# SKCD: Semiparametric Kernel Conditional Distributional Treatment Effect Test

Code for reproducing experiments in the paper.

## Requirements

```
numpy
pandas
torch
scikit-learn
lightgbm
optuna
scipy
matplotlib
```

Install via: `pip install numpy pandas torch scikit-learn lightgbm optuna scipy matplotlib`

## Repository Structure

```
├── run_simulation.py      # Main entry point for MNIST simulation experiments
├── config.py              # Configuration class for simulation parameters
├── proposed_test.py       # Proposed SKCD-MMD and SKCD-Wald tests
├── codite_mmd_test.py     # Baseline KCD test (Park et al., 2021)
├── utils.py               # Kernels, nuisance estimation, matrix computations
├── witness_analysis.py    # Witness function analysis (401k real data)
├── pension.csv            # SIPP 401(k) dataset
└── sim_data/              # Pre-processed MNIST embeddings
    ├── null_unedited.npy          # Covariate embeddings X
    ├── null_bright_rand.npy       # Outcome embeddings Y (null)
    ├── alternate_bright_rand_rot_det.npy  # Outcome embeddings Y (alternative)
    ├── trt_assign.npy             # Treatment assignments A
    └── propensities.npy           # True propensity scores
```

## Running Experiments

### MNIST Simulation (Section 5.1)

```bash
# Full experiment (all configurations)
python run_simulation.py

# Specific configuration
python run_simulation.py \
    --test_types mmd wald \
    --scenarios null alternate \
    --sample_sizes 500 1000 \
    --n_replicates 100 \
    --n_bootstrap 1000

# Dry run (check configuration without running)
python run_simulation.py --dry_run
```

Key arguments:
- `--test_types`: `mmd`, `wald`, `codite` (baseline)
- `--scenarios`: `null`, `alternate`
- `--sample_sizes`: e.g., `250 500 750 1000`
- `--misspec_combinations`: e.g., `"False,False" "True,False"` (propensity, outcome)
- `--n_replicates`: Monte Carlo replicates per configuration
- `--n_bootstrap`: Bootstrap samples for p-value computation
- `--use_oracle_propensity`: Use true propensity scores

Results are saved to `simulation_results_<timestamp>/`.

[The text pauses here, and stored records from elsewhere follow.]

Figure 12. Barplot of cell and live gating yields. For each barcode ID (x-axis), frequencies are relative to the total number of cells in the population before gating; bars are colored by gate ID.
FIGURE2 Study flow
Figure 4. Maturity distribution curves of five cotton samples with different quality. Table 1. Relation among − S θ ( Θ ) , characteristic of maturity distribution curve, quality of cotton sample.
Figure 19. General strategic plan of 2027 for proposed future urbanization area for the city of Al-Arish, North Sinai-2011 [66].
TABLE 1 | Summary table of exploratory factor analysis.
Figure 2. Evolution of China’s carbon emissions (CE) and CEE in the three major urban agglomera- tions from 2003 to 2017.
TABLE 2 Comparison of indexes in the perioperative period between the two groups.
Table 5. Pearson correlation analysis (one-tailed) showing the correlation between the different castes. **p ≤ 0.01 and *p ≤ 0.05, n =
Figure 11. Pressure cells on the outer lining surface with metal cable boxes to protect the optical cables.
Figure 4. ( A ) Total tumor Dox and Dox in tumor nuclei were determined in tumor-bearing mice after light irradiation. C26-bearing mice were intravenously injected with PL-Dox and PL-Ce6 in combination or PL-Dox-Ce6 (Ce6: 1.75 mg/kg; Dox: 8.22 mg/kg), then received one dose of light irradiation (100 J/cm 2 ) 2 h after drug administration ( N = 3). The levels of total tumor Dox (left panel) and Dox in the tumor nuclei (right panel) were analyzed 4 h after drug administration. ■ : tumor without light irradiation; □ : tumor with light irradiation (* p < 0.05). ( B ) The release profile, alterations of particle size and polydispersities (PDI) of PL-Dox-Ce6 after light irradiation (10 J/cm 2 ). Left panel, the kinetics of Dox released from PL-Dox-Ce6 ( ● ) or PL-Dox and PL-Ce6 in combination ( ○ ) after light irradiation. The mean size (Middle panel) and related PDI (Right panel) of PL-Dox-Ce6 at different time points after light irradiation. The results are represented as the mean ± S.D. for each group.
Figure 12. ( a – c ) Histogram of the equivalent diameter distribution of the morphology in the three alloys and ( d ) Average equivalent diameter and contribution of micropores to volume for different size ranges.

### 401(k) Real Data Analysis (Section 5.2)

```bash
python witness_analysis.py
```

Outputs:
- `witness_results_slice.pkl`: Computed witness functions and confidence bands
- `witness_functions_slice.png`: Visualization (Figure 3 in paper)

## Code Overview

**Proposed Tests** (`proposed_test.py`):
- `proposed_mmd_test()`: SKCD-MMD test with bootstrap inference
- `proposed_wald_test()`: SKCD-Wald test with regularized covariance
- `proposed_mmd_wald_test()`: Unified interface for both tests

**Baseline** (`codite_mmd_test.py`):
- `codite_mmd_test()`: KCD test with permutation inference

**Fast Implementation** (`utils.py`):
- `proposed_fast_mmd_setup()`: Precompute MMD bootstrap operator (Algorithm 2, line 3)
- `proposed_fast_wald_setup()`: Precompute Wald operators and LU factorization (Algorithm 2, lines 5-6)
- `proposed_fast_wald_step()`: O(n²) bootstrap iteration (Algorithm 2, lines 15-16)

## Hardware

Experiments were run on compute nodes with NVIDIA T4 GPU and 32GB RAM. The code automatically falls back to CPU if CUDA is unavailable.

## License

MIT